Task goal |
Repeat each record word for word.

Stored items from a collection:
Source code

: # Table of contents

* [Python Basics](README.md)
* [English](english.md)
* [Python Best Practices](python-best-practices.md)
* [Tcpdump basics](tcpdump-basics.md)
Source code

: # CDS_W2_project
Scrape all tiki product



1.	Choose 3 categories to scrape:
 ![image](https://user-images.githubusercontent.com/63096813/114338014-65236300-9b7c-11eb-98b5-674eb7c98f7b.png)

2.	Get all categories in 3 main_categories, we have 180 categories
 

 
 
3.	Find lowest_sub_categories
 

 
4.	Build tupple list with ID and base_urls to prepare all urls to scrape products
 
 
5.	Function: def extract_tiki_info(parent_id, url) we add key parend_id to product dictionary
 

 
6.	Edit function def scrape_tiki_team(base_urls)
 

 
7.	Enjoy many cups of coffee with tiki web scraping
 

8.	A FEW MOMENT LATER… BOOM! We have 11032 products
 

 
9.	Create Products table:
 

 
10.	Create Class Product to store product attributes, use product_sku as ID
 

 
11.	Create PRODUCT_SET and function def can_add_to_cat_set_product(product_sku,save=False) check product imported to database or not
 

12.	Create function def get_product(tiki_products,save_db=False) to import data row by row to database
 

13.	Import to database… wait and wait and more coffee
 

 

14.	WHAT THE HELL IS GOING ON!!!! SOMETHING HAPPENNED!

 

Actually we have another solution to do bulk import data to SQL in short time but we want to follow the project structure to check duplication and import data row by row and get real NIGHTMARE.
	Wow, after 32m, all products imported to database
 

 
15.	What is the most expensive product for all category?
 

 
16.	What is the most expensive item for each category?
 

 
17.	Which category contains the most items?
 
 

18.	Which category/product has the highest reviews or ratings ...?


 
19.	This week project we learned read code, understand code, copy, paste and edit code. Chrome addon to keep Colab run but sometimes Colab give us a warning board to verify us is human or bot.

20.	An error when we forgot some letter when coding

Solution to this problem |
Source code

: # Table of contents

* [Python Basics](README.md)
* [English](english.md)
* [Python Best Practices](python-best-practices.md)
* [Tcpdump basics](tcpdump-basics.md)
Source code

: # CDS_W2_project
Scrape all tiki product



1.	Choose 3 categories to scrape:
 ![image](https://user-images.githubusercontent.com/63096813/114338014-65236300-9b7c-11eb-98b5-674eb7c98f7b.png)

2.	Get all categories in 3 main_categories, we have 180 categories
 

 
 
3.	Find lowest_sub_categories
 

 
4.	Build tupple list with ID and base_urls to prepare all urls to scrape products
 
 
5.	Function: def extract_tiki_info(parent_id, url) we add key parend_id to product dictionary
 

 
6.	Edit function def scrape_tiki_team(base_urls)
 

 
7.	Enjoy many cups of coffee with tiki web scraping
 

8.	A FEW MOMENT LATER… BOOM! We have 11032 products
 

 
9.	Create Products table:
 

 
10.	Create Class Product to store product attributes, use product_sku as ID
 

 
11.	Create PRODUCT_SET and function def can_add_to_cat_set_product(product_sku,save=False) check product imported to database or not
 

12.	Create function def get_product(tiki_products,save_db=False) to import data row by row to database
 

13.	Import to database… wait and wait and more coffee
 

 

14.	WHAT THE HELL IS GOING ON!!!! SOMETHING HAPPENNED!

 

Actually we have another solution to do bulk import data to SQL in short time but we want to follow the project structure to check duplication and import data row by row and get real NIGHTMARE.
	Wow, after 32m, all products imported to database
 

 
15.	What is the most expensive product for all category?
 

 
16.	What is the most expensive item for each category?
 

 
17.	Which category contains the most items?
 
 

18.	Which category/product has the highest reviews or ratings ...?


 
19.	This week project we learned read code, understand code, copy, paste and edit code. Chrome addon to keep Colab run but sometimes Colab give us a warning board to verify us is human or bot.

20.	An error when we forgot some letter when coding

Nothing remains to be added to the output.